Only the lines from the one with "scroll(547, 209, up, 2)" through the final line below belong in the answer, copied exactly and without pictures.

══ Raw data

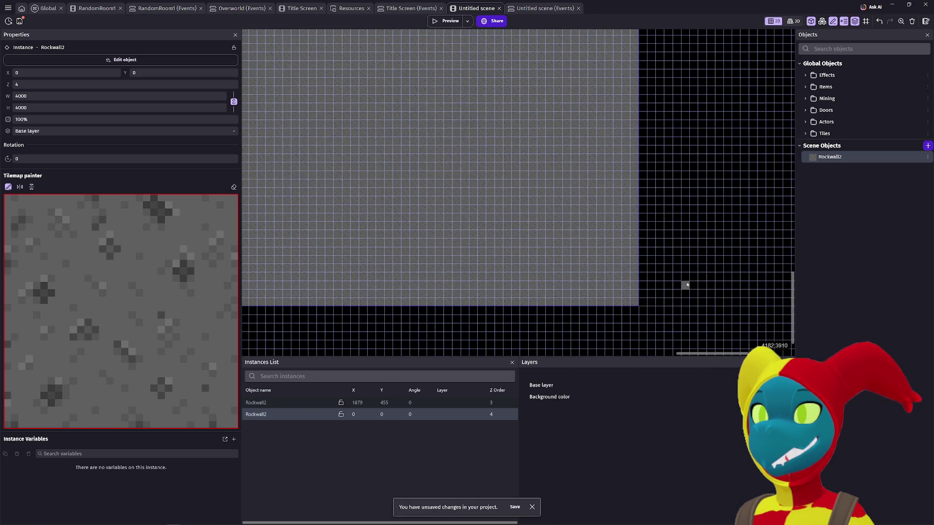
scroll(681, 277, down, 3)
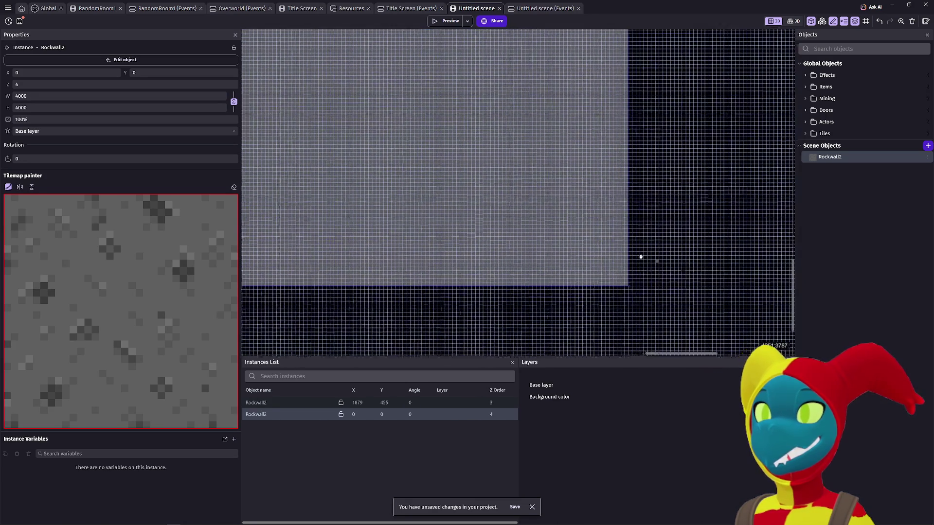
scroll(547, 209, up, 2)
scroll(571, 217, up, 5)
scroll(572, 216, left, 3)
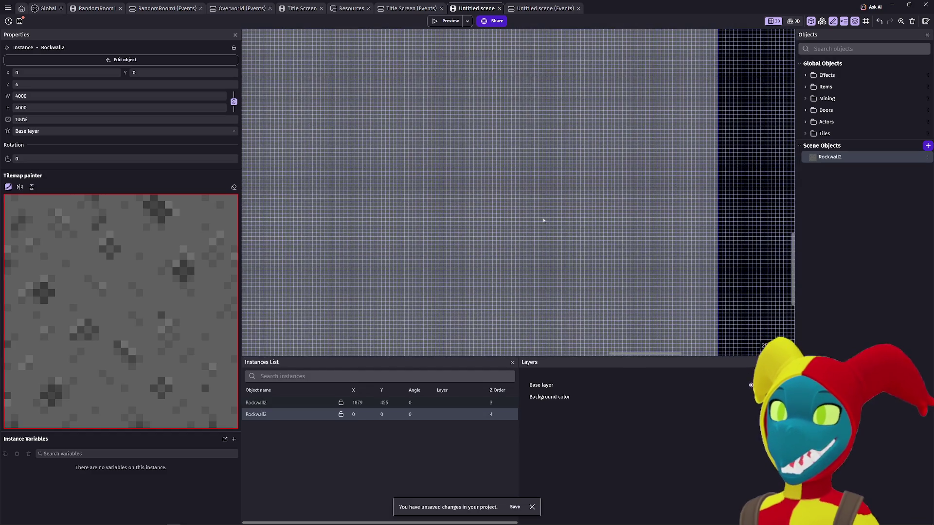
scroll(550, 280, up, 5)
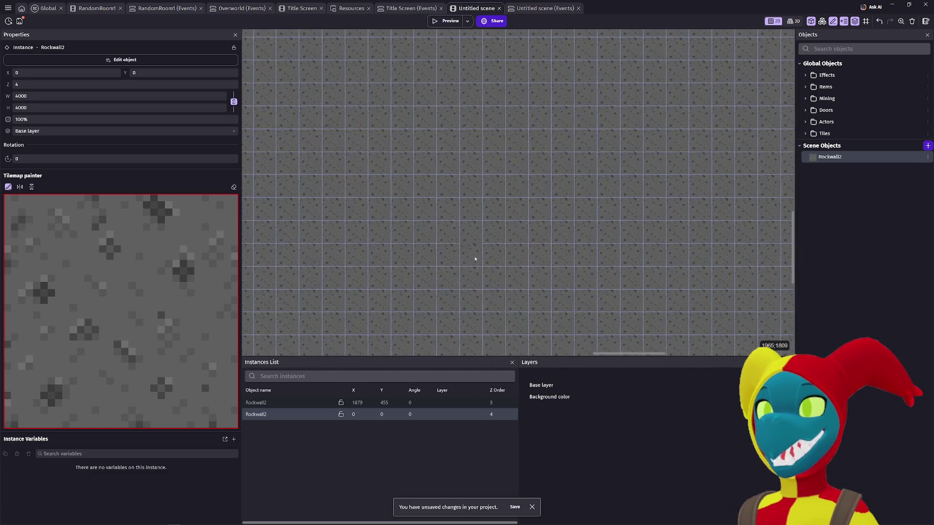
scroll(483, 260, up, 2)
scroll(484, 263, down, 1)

════

Your response:
scroll(547, 209, up, 2)
scroll(571, 217, up, 5)
scroll(572, 216, left, 3)
scroll(550, 280, up, 5)
scroll(483, 260, up, 2)
scroll(484, 263, down, 1)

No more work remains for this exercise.